Preflow-push with excess scaling: Difference between revisions

Abstract view

Algorithmic problem: max-flow problem (standard version)

Type of algorithm: a variation of the generic preflow-push algorithm.

Invariant: Before and after each iteration:

1. The current flow is feasible.
2. There is a nonnegative, integral value [math]\displaystyle{ \Delta }[/math].
3. The excess [math]\displaystyle{ e_f(v) }[/math] of no active node [math]\displaystyle{ v }[/math] exceeds [math]\displaystyle{ \Delta }[/math].

Variant: [math]\displaystyle{ \Delta }[/math] is divided by two (integral division).

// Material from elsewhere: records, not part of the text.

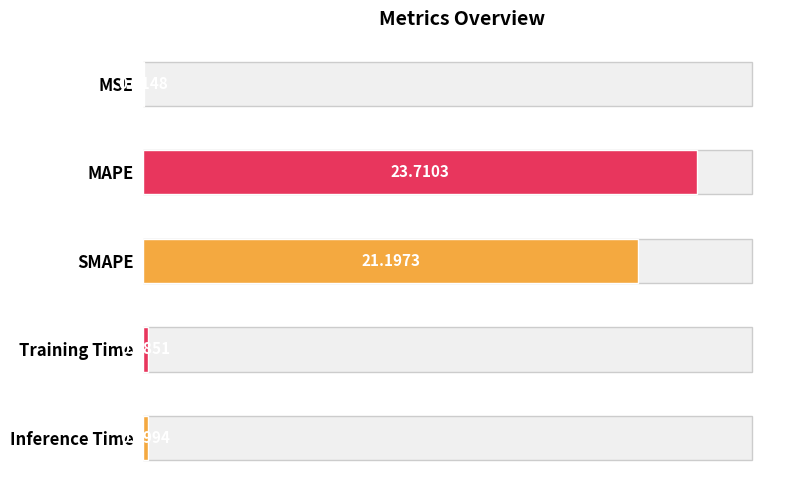

How many bars are there in total?

5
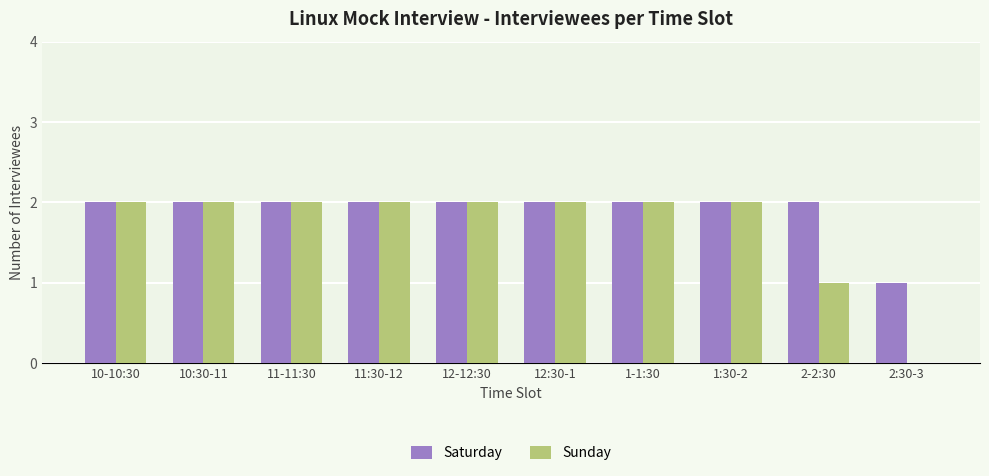

Reading left to right, list all the values displayed in this chart.

Saturday: 10-10:30=2	10:30-11=2	11-11:30=2	11:30-12=2	12-12:30=2	12:30-1=2	1-1:30=2	1:30-2=2	2-2:30=2	2:30-3=1
Sunday: 10-10:30=2	10:30-11=2	11-11:30=2	11:30-12=2	12-12:30=2	12:30-1=2	1-1:30=2	1:30-2=2	2-2:30=1	2:30-3=0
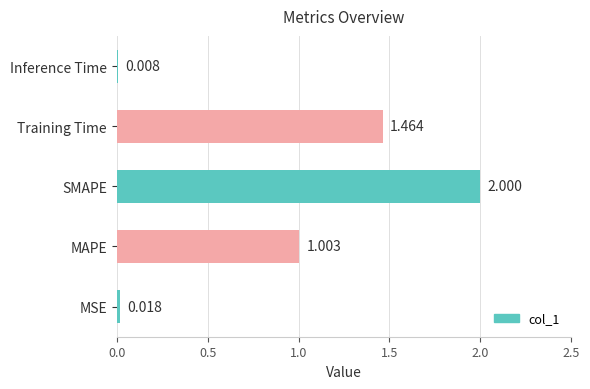

How many values exceed 1?

3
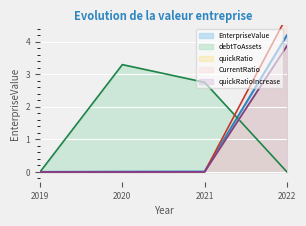

At how many categories does at least one series exceed 1?

3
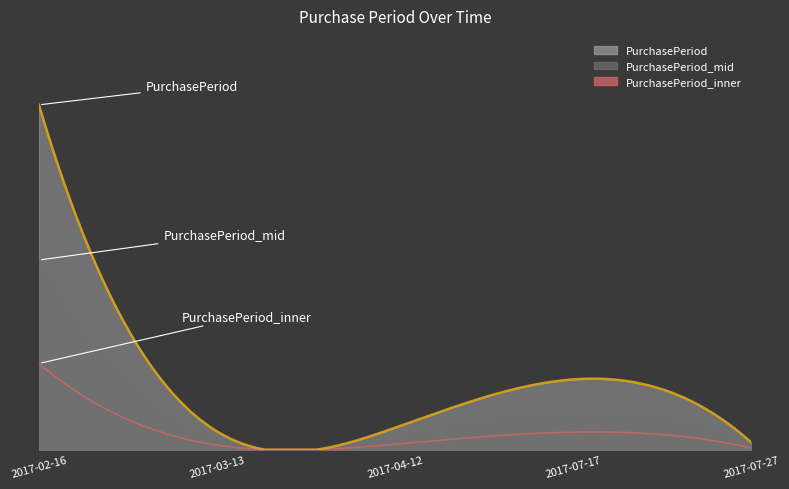

What is the sum of the values at 2017-02-16 and 2017-04-12?

501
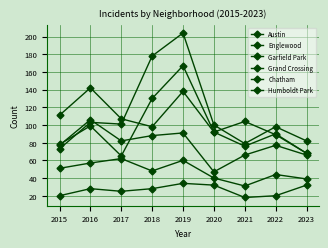

Reading left to right, extract all data points from this chart.

Austin: 2015=78	2016=99	2017=65	2018=130	2019=167	2020=92	2021=104	2022=89	2023=68
Englewood: 2015=111	2016=142	2017=107	2018=98	2019=138	2020=92	2021=76	2022=90	2023=68
Garfield Park: 2015=73	2016=103	2017=101	2018=178	2019=204	2020=100	2021=79	2022=98	2023=82
Grand Crossing: 2015=77	2016=106	2017=82	2018=88	2019=91	2020=47	2021=66	2022=77	2023=66
Chatham: 2015=51	2016=57	2017=62	2018=48	2019=60	2020=40	2021=31	2022=44	2023=39
Humboldt Park: 2015=20	2016=28	2017=25	2018=28	2019=34	2020=32	2021=18	2022=20	2023=32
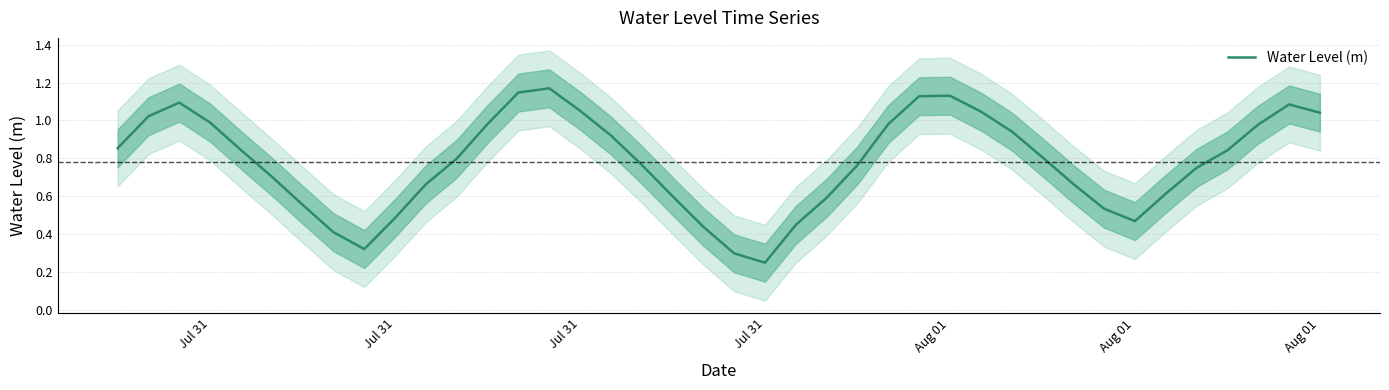

How many series are shown in this chart?

1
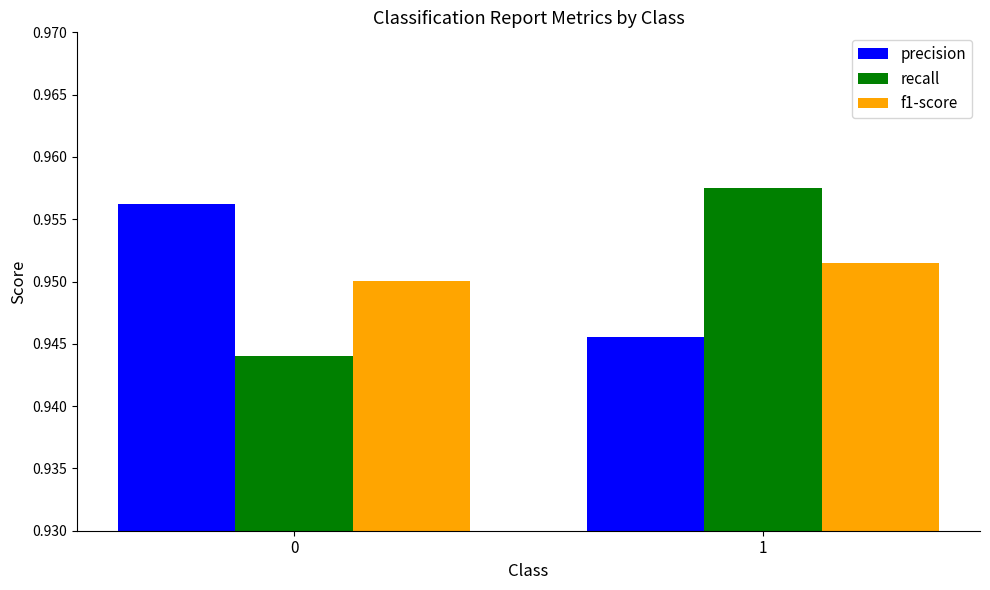

Rank the series at 1 from highest to lowest value.

recall, f1-score, precision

Break condition: [math]\displaystyle{ \Delta=0 }[/math].

Induction basis

1. All steps in the induction basis of the preflow push algorithm.
2. Set [math]\displaystyle{ \Delta:=2^L }[/math], where [math]\displaystyle{ L:=\lceil\log_2U\rceil }[/math] and [math]\displaystyle{ U:=\max\{u(a)|a\in A\} }[/math].

Induction step

Abstract view: Run the preflow-push algorithm with two modifications:

1. Ignore all active nodes whose excess is smaller than [math]\displaystyle{ \Delta/2 }[/math].
2. Among the nodes with excess at least [math]\displaystyle{ \Delta/2 }[/math], choose one with minimum [math]\displaystyle{ d }[/math]-label.
3. Do not push more than [math]\displaystyle{ \Delta-e_f(w) }[/math] units of fow over an arc [math]\displaystyle{ (v,w) }[/math].